**PROMPT:** Using only the entries below, copy exactly the lines that begin at the one with "2023年04月06日" and end at the one with "значении и ограничениях исследования.", both included. Drop the pictures.

**Dataset entries:**

··········

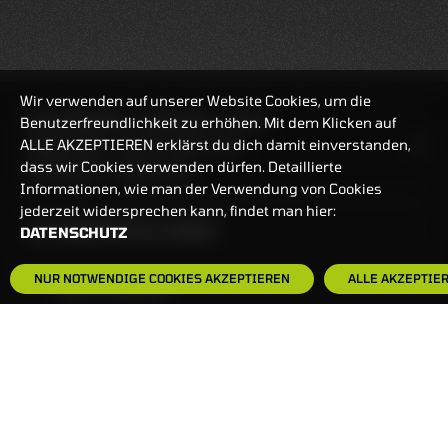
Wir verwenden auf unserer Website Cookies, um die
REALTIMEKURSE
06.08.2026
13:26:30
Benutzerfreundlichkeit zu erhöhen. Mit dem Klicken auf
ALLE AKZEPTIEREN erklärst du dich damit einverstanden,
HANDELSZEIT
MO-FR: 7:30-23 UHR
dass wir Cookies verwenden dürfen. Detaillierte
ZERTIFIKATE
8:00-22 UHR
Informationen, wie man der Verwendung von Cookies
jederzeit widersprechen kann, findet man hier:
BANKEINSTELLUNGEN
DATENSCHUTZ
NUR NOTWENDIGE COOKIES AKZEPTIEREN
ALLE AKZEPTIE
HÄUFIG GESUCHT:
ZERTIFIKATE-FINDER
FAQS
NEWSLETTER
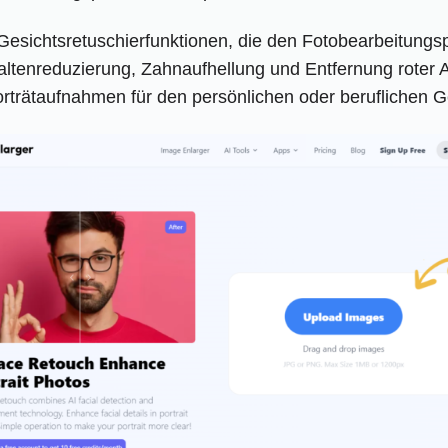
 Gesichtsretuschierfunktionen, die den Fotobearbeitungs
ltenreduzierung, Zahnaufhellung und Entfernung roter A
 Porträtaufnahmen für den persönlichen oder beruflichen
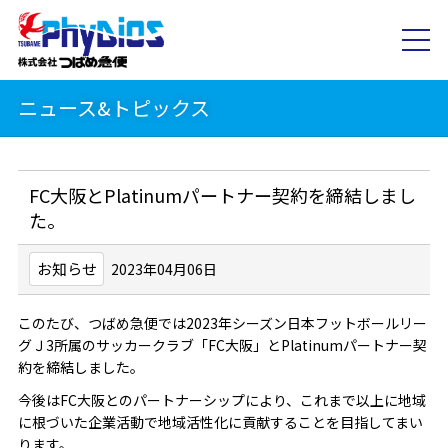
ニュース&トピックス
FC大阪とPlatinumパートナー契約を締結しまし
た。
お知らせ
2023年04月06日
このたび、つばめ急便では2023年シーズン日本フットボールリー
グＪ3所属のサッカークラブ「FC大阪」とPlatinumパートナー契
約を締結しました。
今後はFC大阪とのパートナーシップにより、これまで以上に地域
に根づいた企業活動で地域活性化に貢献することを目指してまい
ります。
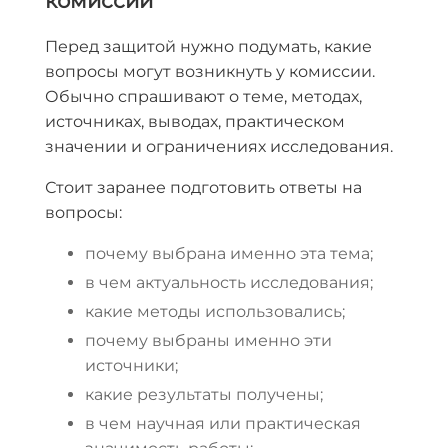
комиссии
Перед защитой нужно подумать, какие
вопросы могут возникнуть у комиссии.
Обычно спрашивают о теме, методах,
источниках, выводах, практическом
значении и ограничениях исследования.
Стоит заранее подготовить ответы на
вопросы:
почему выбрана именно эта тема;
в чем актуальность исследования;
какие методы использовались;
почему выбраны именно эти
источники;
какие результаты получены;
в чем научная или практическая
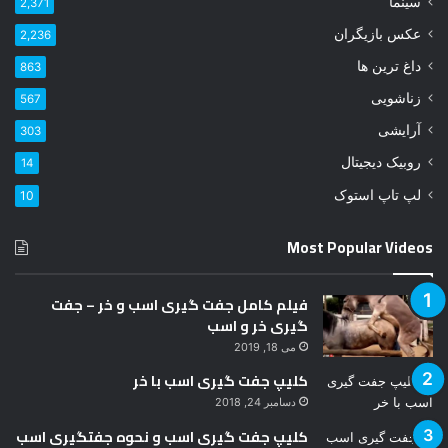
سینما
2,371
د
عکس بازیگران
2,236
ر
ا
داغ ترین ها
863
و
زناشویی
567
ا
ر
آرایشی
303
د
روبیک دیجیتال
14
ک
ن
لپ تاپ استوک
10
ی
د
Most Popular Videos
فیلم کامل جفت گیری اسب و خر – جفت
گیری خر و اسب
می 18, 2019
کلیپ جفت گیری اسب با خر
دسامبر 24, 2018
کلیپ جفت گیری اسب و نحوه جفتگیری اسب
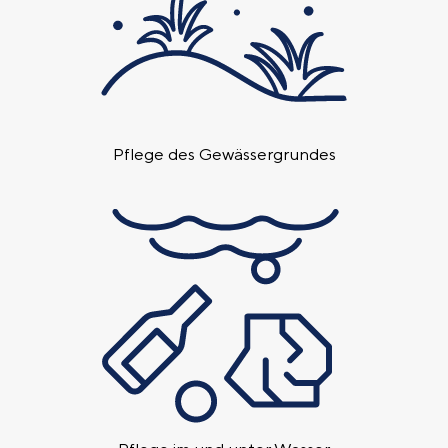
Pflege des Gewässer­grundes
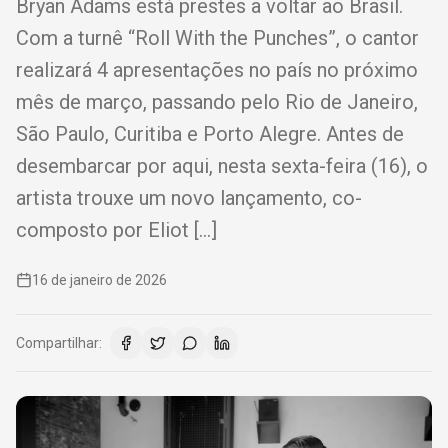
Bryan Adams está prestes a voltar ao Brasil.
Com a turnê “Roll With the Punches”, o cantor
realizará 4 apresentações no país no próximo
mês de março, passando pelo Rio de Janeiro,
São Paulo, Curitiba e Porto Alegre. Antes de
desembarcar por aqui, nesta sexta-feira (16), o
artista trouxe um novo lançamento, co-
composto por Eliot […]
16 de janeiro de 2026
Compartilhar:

··········

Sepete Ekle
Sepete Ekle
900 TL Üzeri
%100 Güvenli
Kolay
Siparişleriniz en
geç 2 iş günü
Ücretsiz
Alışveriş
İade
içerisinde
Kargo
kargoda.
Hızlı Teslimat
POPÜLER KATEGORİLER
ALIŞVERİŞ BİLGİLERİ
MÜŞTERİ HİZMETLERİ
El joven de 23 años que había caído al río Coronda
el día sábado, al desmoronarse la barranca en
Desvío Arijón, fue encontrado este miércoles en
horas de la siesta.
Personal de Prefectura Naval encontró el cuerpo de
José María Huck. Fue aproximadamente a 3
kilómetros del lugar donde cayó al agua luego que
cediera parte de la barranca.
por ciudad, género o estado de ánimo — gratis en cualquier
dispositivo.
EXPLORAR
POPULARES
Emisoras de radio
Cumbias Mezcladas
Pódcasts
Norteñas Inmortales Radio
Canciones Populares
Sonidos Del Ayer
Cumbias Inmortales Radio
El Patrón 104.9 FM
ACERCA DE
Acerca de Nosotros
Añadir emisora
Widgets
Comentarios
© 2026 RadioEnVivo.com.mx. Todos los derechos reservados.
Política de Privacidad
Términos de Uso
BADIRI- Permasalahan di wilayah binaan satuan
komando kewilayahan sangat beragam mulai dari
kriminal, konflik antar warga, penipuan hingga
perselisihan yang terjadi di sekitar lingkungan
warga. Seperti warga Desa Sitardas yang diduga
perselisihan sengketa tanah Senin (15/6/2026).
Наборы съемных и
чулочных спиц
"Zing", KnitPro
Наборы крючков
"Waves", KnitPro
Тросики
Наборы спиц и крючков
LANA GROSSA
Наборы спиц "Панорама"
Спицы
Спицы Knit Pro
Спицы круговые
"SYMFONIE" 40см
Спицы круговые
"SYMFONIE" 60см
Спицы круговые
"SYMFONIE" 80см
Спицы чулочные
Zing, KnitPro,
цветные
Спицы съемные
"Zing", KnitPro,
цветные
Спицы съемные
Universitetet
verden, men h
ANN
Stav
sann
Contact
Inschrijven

··········

**EXERCISE SOLUTION:**
2023年04月06日
このたび、つばめ急便では2023年シーズン日本フットボールリー
グＪ3所属のサッカークラブ「FC大阪」とPlatinumパートナー契
約を締結しました。
今後はFC大阪とのパートナーシップにより、これまで以上に地域
に根づいた企業活動で地域活性化に貢献することを目指してまい
ります。
комиссии
Перед защитой нужно подумать, какие
вопросы могут возникнуть у комиссии.
Обычно спрашивают о теме, методах,
источниках, выводах, практическом
значении и ограничениях исследования.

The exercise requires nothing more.